Q & A with Tariq Keblaoui on “Lamb House”


1. What was the motivation behind this photograph?

Well, I took my camera out for a late night walk with my dog, Margo, around 1:00 am, and decided to take a seaside route that I take less frequently with my flatmates. Eventually, walking up near Lamb House, I stood right about where I took the photo, and while looking at it, I thought “Hey, that kind of looks like that one Edward Hopper painting.” So I ended up quickly taking the photo with that in mind and just continued my walk. After putting it through a little color grade and posting it online, I remember thinking that maybe some people will notice the reference to the Edward Hopper painting. But then, I started to realize that a lot of people were immediately noticing the similarity to Nighthawks. I looked up the painting again myself and was shocked by the similarity. I definitely can’t say it was calculated to be so strikingly similar, I just took the photo with the painting as a reference from memory.


2. There is something melancholic, almost eerie, about the colors and the texture of the photograph. Can you speak more about that?

I think the main thing about the colors that might resonate with people is that there is a contrast between the warm, closed interior of Lamb House and the cold, dark and empty exterior of the streets. Like Edward Hopper’s Nighthawks, the contrast helps portray a lonely and cold urban image.


3. How is the particularity of the Lamb House essential to this work?

One of the main reasons I suspect why people like the photo to begin with is because it gives people an immediate sense of familiarity.

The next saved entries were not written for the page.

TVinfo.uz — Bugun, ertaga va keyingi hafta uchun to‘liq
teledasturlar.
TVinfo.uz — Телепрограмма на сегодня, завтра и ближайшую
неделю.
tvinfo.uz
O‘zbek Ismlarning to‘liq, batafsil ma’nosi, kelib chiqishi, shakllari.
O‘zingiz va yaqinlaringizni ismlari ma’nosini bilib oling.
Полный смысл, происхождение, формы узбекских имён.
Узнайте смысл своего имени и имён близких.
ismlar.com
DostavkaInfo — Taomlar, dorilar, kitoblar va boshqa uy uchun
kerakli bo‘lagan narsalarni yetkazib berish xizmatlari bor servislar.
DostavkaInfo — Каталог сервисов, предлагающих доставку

First of all, they might notice the resemblance to Nighthawks, a familiar popular painting. Then they might recognize a sentimental landmark, Lamb House, which in a way represents a longlasting gem that survived through a long period of Lebanon’s troubled recent history. So I think the photo wouldn’t have been so well-received if it weren’t for those two main aspects.


4. Do you see this work as a product of a particularly troubled moment in Lebanon?

I don’t see it as a product of the crisis we’re all going through in Lebanon, per se, but I think it maybe succeeds in capturing the lonely, dark cityscape that Lebanon has become– with so many people having left the country with a city left behind covered in darkness from the electricity crisis.


5. When you say, "I definitely can’t say it was calculated to be so strikingly similar, I just took the photo with the painting as a reference from memory,” how does this idea play out in your other work as, for example, a filmmaker/videographer who uses similar faculties/skills in capturing images within a frame? In other words, perhaps you can tell us more about these subconscious referencing and framing choices. And hence, how might the "cinematic" play a role in your photography?

I'm not too sure if there is a unique correlation that my cinematographic background has in photography compared to how other photographers approach their work, but generally whenever I take an image, my main objective is to try and capture some sort of story– whether it's a moment with some character or a scene that carries a mood. I admit that I generally find photography more difficult than video since you don't have the luxury of movement and time to make your image engaging, but it poses a nice challenge, nonetheless.